Competitive ELISA is not easy to judge the results by its own observation, because it is difficult for naked eyes to distinguish the color difference between weak positive reaction and negative control. Generally, it is determined by reading the absorption values of S, P and N by colorimeter. There are two main calculation methods, namely, positive judgment value method and inhibition rate method.
A. positive judgment method
It is basically the same as the positive judgment value method in indirect method and sandwich method, except that the positive control A value is introduced into the calculation formula. Now take the kit for detecting anti-HBc as an example. The negative control in the kit is recalcified human plasma without anti -HBc, and the anti -HBc content in the positive control is 125 100u/ml. There are 2 positive controls and 3 negative controls in each experiment.
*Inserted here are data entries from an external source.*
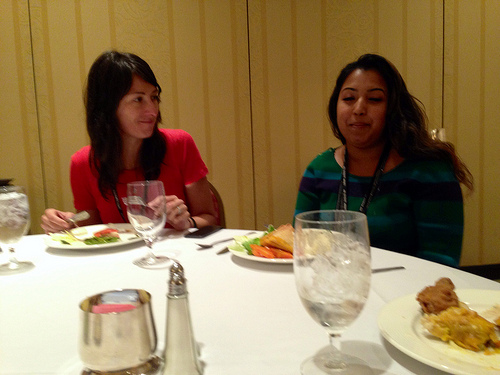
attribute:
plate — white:
[227, 245, 291, 279]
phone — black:
[183, 218, 225, 250]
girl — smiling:
[57, 41, 213, 245]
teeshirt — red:
[65, 150, 225, 253]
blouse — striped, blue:
[262, 143, 474, 266]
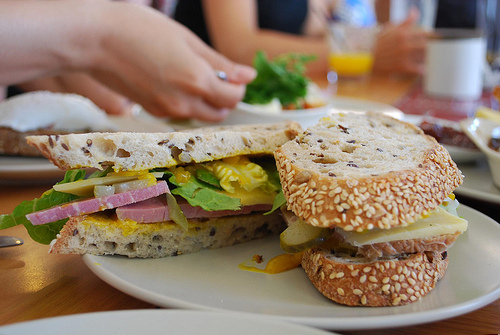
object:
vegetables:
[278, 215, 336, 254]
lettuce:
[0, 165, 112, 246]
After measuring the A value, first calculate the average value of the negative control A value (NC X) and the average value of the positive control A value (PCX), and the difference (N-P) between the two averages must be greater than a specific value (for example, 0.300) before the test is effective. The a values of the three negative controls should be less than 2.000, and should be ≥0.5×NCX and ≤ 1.5×NCX. If one of them is out of this range, it should be discarded and × ncx should be recalculated with the other two negative controls. If there are two negative controls A beyond the above range, the experiment is invalid. Calculate the positive judgment value according to the following formula:
Negative judgment value =0.4×NCX+0.6×PCX
The reaction of a value ≤ positive judgment value is positive, and the reaction of a > positive judgment value is negative.
B. inhibition rate method
The inhibition rate indicates the degree of inhibition of negative reaction color development in competitive binding, which is calculated as follows:
Inhibition rate (%) = (negative control A value-specimen A value) × 100%/ negative control A value.
Generally speaking, inhibition rate ≥50% is positive and < 50% is negative.
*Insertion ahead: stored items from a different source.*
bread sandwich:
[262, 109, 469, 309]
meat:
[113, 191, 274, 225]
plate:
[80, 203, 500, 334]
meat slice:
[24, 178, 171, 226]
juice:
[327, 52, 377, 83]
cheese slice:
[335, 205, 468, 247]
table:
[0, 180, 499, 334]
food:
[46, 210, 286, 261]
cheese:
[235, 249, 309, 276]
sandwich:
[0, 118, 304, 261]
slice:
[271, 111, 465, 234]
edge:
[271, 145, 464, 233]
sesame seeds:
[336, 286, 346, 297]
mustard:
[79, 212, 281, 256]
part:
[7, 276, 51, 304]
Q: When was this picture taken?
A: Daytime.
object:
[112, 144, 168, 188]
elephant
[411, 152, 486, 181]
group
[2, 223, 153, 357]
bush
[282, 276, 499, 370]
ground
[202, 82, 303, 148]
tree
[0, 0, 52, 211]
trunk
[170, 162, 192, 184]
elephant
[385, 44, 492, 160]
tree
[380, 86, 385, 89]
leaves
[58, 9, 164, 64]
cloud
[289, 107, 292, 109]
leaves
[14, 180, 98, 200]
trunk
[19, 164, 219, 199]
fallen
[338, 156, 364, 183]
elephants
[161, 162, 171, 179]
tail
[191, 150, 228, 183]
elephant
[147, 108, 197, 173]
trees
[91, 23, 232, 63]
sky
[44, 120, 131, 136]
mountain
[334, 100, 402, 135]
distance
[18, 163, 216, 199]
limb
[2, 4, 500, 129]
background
quantitative determination
The operation steps of ELSIA are complicated, and there are many factors that affect the reaction, especially the coating of solid carrier is difficult to achieve the consistency among individuals. Therefore, in quantitative determination, a series of reference standards with different concentrations must be used in each batch of experiments to make standard curves under the same conditions. Sandwich ELISA for the determination of high molecular weight substances generally has a wide standard curve range, and the absorbance at the highest point of the curve can be close to 2.0. Semi-logarithmic paper is often used in drawing, and the concentration of the measured substance is taken as the abscissa and the absorbance as the ordinate to connect the concentration values point by point. The obtained curve is generally S-shaped, and its head and tail curves tend to be flat, and the straight line in the middle is the most ideal detection area.
Competition method is often used to determine small molecular weight substances, and the absorbance in its standard curve is negatively correlated with the concentration of the substances to be measured. Due to the different models used in the kit, the shape of the standard curve is slightly different.